It should not be news to anyone that the Middle East and Africa have their share of conflicts occurring at the moment, which at the very least has contributed to some level of volatility and weakness in some cases depending on the specific local market (i.e. EIS (iShares MSCI Israel, Expense Ratio 0.62%) has traded sideways now for the past three months after a decent start to 2014 for example as has NGE (Global X Nigeria, Expense Ratio 0.68%) .

One market that has emerged unscathed, which surely is directly correlated with their geography as well as an increase in the level of stability locally over the past several years is that of Egypt.

EGPT (Market Vectors Egypt, Expense Ratio 0.98%) has become awfully popular lately in the ETF trading world, with several larger spikes in volume in the past two weeks amid the local stock market’s steady path up. The fund has picked up another $15 million in new assets in the past couple sessions, making year to date inflows about $25 million.

These are modest numbers in terms of notional assets, as trading volume in the fund (about 22,000 shares traded daily) and overall asset levels ($83 million), are not large given the fund has been around since 2010.

Working in its favor is that EGPT is currently the only U.S. listed ETP that focuses on the country, so it has that clear and desirable first mover advantage. EGPT holds thirty individual equities, and there is notable concentration in small and mid-cap names, (>95% of the portfolio resides there).

Top holdings in the fund are not recognizable, household names to most but far from it: Commercial International Bank SAE GDR (>9.7%), Global Telecom Holding SAE (>7.3%), Talaat Moustafa Group Holdings (>7.3%), Telecom Egypt (>5.6%), Egyptian Financial Group-Hermes (>5.6%).

Year to date EGPT is up nearly 43% but net down since inception in February of 2010 interestingly. One concern that should be top of mind for Egypt investors but by the looks of things perhaps it is not is what if Egypt’s hand is forced to become part of a broader coalition as President Obama says in terms of warding off the progress and proliferation of groups like ISIS.

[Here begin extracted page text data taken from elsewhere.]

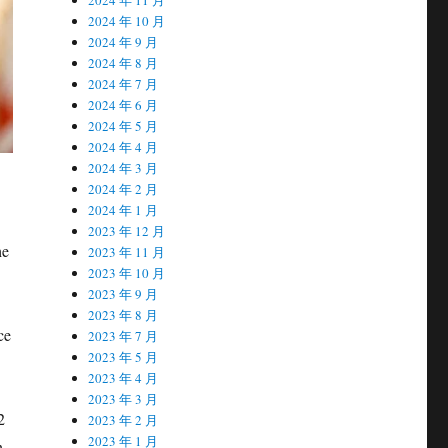
2024 年 10 月
2024 年 9 月
2024 年 8 月
2024 年 7 月
2024 年 6 月
2024 年 5 月
2024 年 4 月
2024 年 3 月
2024 年 2 月
2024 年 1 月
2023 年 12 月
he
2023 年 11 月
2023 年 10 月
2023 年 9 月
2023 年 8 月
ce
2023 年 7 月
2023 年 5 月
2023 年 4 月
2023 年 3 月
2
2023 年 2 月
2023 年 1 月
h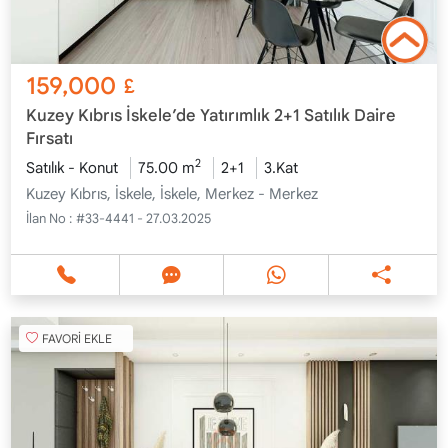
159,000
£
Kuzey Kıbrıs İskele’de Yatırımlık 2+1 Satılık Daire
Fırsatı
2
Satılık - Konut
75.00 m
2+1
3.Kat
Kuzey Kıbrıs, İskele, İskele, Merkez - Merkez
İlan No :
#33-4441 - 27.03.2025
FAVORİ EKLE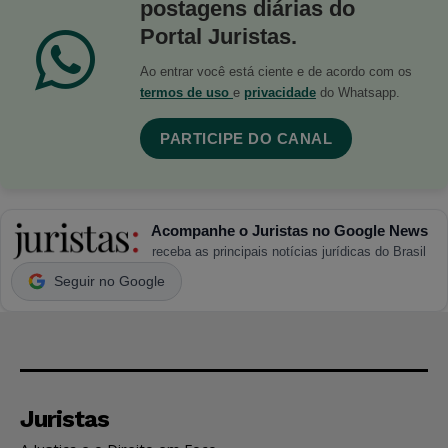
postagens diárias do
Portal Juristas.
Ao entrar você está ciente e de acordo com os
termos de uso
e
privacidade
do Whatsapp.
PARTICIPE DO CANAL
Acompanhe o Juristas no Google News
receba as principais notícias jurídicas do Brasil
Seguir no Google
Juristas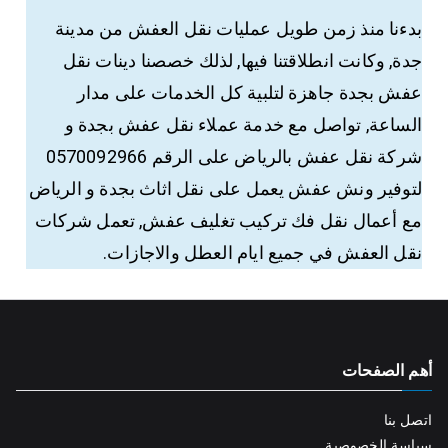
بدءنا منذ زمن طويل عمليات نقل العفش من مدينة
جدة, وكانت انطلاقتنا فيها, لذلك خصصنا دينات نقل
عفش بجدة جاهزة لتلبية كل الخدمات على مدار
الساعة, تواصل مع خدمة عملاء نقل عفش بجدة و
شركة نقل عفش بالرياض على الرقم 0570092966
لتوفير ونش عفش يعمل على نقل اثاث بجدة و الرياض
مع أعمال نقل فك تركيب تغليف عفش, تعمل شركات
نقل العفش في جميع ايام العطل والاجازات.
أهم الصفحات
اتصل بنا
سياسة الخصوصية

For now Egypt has not been a major player in the Iraq/Syria/U.S. headlines, but it is worth watching in the near term especially in the face of recent break-out performance in the country’s equity market. Any instability that would potentially spillover from say neighboring Libya, or if there is a significant international incident against the current ISIS backdrop would likely not be received well in most markets in the broader region and may encourage profit taking if not outright shorts entering the market.